Healthy adults under the age of 40 should be offered an alternative to the AstraZeneca
COVID-19 vaccine where possible as a precaution, due to an “extremely small risk” from rare blood clots in recipients of the shot, the U.K.’s expert panel of vaccine advisors said on Friday.
The Joint Committee on Vaccination and Immunisation (JCVI) widened the age range of people who should be offered alternatives to include people aged 30-39. In April, the U.K. drugs regulator, the Medicines and Healthcare products Regulatory Agency (MHRA), stressed the benefits of AstraZeneca’s vaccine outweigh the risks for the “vast majority” of people, and recommended no age restrictions on the drug company’s vaccine. However, it said that for young people it was more “finely balanced,” prompting the JCVI to recommend that adults under 30 be offered an alternative shot, such as the one jointly developed by biotech BioNTech
and drug company Pfizer
or the one made by biotech Moderna
“As COVID-19 rates continue to come under control, we are advising that adults aged 18–39 years with no underlying health conditions are offered an alternative to the Oxford–AstraZeneca vaccine, if available and if it does not cause delays in having the vaccine,” said Prof. Wei Shen Lim, chair of the JCVI, in a statement on Friday.
The updated guidance comes despite both the JCVI and the MHRA saying there are no fresh safety concerns.
The MHRA said that 242 cases of the rare blood-clotting events had been identified to date among people in the U.K. who have had at least a first dose of the AstraZeneca vaccine, 33 more than the week before. These 242 cases include 49 deaths. Two-thirds of the people affected by the condition were under the age of 60.
Up to April 28 there had been 22.6 million first doses of the AstraZeneca vaccine administered in the U.K., with 5.9 million second doses.
Responding to the JCVI’s recommendation, MHRA Chief Executive Dr. June Raine said: “Our position remains that the benefits of the COVID-19 vaccine AstraZeneca against COVID-19, with its associated risk of hospitalization and death, continues to outweigh the risks for the vast majority of people.”
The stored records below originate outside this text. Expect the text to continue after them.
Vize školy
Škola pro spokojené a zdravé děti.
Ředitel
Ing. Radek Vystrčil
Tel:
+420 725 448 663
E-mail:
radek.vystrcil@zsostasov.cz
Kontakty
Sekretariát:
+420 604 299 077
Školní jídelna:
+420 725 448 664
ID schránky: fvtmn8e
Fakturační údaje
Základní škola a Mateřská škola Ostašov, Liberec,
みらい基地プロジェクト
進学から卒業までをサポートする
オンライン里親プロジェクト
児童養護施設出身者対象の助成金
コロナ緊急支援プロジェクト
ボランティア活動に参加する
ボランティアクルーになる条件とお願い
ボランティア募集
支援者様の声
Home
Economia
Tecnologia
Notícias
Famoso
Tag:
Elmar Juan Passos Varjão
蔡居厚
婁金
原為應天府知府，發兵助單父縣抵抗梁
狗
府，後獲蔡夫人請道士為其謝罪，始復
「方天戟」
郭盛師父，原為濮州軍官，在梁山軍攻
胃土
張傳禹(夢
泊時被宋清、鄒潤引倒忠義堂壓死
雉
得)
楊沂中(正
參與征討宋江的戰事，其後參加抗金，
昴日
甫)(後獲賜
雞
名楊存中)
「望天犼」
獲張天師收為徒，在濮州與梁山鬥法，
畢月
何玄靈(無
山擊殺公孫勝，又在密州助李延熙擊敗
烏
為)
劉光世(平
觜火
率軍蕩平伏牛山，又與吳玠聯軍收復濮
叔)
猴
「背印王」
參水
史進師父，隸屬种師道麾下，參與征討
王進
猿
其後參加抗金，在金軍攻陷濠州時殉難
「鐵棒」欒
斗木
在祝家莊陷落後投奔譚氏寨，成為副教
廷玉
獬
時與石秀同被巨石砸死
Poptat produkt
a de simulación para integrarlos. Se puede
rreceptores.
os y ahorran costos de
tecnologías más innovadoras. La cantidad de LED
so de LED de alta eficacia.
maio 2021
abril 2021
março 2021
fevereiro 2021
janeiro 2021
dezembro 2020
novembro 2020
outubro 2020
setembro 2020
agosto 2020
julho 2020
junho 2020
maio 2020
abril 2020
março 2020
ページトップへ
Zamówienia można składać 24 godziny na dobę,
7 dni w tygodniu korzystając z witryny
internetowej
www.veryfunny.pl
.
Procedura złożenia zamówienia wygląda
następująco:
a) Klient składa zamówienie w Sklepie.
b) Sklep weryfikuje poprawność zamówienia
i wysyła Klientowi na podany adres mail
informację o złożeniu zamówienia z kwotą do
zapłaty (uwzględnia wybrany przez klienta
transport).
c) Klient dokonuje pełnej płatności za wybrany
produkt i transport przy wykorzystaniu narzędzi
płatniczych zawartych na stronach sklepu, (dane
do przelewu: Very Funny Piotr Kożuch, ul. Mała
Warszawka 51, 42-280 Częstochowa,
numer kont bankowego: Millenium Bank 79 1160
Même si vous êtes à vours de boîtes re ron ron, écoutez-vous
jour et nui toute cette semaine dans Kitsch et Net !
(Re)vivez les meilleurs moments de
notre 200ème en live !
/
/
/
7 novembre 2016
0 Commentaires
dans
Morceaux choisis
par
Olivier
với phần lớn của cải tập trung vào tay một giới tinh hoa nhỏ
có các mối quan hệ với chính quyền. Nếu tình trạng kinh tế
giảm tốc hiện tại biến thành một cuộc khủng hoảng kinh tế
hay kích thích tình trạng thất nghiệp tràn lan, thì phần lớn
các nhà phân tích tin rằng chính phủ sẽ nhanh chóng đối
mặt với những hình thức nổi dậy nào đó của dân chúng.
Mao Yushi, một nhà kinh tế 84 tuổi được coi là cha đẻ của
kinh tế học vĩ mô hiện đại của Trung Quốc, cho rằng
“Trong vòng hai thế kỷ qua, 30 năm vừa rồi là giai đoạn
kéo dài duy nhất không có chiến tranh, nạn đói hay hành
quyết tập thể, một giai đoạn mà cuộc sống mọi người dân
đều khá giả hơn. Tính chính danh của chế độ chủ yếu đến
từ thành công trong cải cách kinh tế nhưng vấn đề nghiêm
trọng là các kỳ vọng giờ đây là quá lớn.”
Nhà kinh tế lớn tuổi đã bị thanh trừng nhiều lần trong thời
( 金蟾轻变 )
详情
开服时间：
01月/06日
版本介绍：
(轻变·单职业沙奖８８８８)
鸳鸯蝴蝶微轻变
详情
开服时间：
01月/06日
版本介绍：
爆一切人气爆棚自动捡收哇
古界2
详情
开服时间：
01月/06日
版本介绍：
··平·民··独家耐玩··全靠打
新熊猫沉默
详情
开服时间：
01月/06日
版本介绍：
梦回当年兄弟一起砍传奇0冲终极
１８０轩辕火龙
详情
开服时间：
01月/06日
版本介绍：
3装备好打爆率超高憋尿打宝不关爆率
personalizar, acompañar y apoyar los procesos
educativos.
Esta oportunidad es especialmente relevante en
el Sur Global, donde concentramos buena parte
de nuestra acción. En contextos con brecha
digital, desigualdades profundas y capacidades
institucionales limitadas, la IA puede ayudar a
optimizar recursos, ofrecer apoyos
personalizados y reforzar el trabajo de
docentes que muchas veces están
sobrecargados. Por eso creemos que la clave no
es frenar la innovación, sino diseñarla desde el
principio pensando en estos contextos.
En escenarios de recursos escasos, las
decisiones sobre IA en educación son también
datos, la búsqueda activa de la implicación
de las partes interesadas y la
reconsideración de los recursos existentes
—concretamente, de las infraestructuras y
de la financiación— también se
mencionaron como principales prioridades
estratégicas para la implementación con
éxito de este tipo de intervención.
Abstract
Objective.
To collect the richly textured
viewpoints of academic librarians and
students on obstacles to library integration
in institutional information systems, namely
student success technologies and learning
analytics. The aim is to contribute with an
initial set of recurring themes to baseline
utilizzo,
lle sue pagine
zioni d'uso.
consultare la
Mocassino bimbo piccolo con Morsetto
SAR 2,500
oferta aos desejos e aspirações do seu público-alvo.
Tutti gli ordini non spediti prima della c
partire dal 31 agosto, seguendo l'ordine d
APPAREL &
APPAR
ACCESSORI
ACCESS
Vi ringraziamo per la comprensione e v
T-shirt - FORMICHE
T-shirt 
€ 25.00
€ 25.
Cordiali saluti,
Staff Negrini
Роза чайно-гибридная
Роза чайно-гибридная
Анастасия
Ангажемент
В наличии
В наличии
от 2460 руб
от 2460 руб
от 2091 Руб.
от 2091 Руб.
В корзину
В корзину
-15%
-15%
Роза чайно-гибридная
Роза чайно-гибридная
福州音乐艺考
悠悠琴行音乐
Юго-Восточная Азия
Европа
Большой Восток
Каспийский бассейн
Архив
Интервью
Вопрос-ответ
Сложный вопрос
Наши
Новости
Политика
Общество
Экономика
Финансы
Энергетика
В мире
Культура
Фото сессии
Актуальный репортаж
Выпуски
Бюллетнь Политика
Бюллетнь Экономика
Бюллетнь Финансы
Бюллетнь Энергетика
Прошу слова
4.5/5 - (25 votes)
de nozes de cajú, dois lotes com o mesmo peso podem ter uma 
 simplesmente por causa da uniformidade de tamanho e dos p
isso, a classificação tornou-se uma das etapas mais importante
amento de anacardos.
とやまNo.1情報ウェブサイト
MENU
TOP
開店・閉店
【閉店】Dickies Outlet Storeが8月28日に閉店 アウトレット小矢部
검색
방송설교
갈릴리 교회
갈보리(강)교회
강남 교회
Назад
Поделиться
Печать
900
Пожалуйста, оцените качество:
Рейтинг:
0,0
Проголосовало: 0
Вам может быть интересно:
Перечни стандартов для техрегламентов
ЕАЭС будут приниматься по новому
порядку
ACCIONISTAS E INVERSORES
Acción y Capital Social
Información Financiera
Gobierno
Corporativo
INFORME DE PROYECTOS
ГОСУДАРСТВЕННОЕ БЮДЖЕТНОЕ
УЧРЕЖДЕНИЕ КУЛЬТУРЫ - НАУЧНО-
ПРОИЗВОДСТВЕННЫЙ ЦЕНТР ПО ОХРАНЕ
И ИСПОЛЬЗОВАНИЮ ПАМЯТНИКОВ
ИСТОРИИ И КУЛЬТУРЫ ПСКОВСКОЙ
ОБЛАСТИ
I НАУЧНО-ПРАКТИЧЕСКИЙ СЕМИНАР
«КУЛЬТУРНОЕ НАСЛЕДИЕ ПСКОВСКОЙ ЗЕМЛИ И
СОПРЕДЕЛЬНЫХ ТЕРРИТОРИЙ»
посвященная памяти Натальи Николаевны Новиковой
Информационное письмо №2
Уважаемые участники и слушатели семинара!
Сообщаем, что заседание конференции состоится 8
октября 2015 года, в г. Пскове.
She added: “The balance of benefits and risks is very favorable for older people but is more finely balanced for younger people and we advise that this evolving evidence should be taken into account when considering the use of the vaccine, as JCVI has done.”
More than 34 million people in the U.K have had at least one COVID-19 vaccine, while 15 million have had both doses of the vaccine, according to the latest government figures, and the government said it remains on track to offer a vaccine to all adults by the end of July.
A review by the European Medicines Agency’s safety committee concluded in April that “unusual blood clots with low blood platelets should be listed as very rare side effects” of the AstraZeneca vaccine, which has been developed together with the University of Oxford, but insisted the benefits of the shot outweigh the risks.
Denmark has permanently stopped using the AstraZeneca vaccine following its possible link to very rare cases of blood clots, while several other European countries have restricted the use of the vaccine to older people. Denmark has also excluded the COVID-19 shot made by healthcare company Johnson & Johnson
from its immunization program, over a potential link to a rare but serious form of blood clot.
However, on Thursday, Germany said anyone aged 18 and older could now receive the AstraZeneca vaccine, removing earlier restrictions that limited use of the shot to people over 60, in a move aimed at speeding up immunization efforts in the country.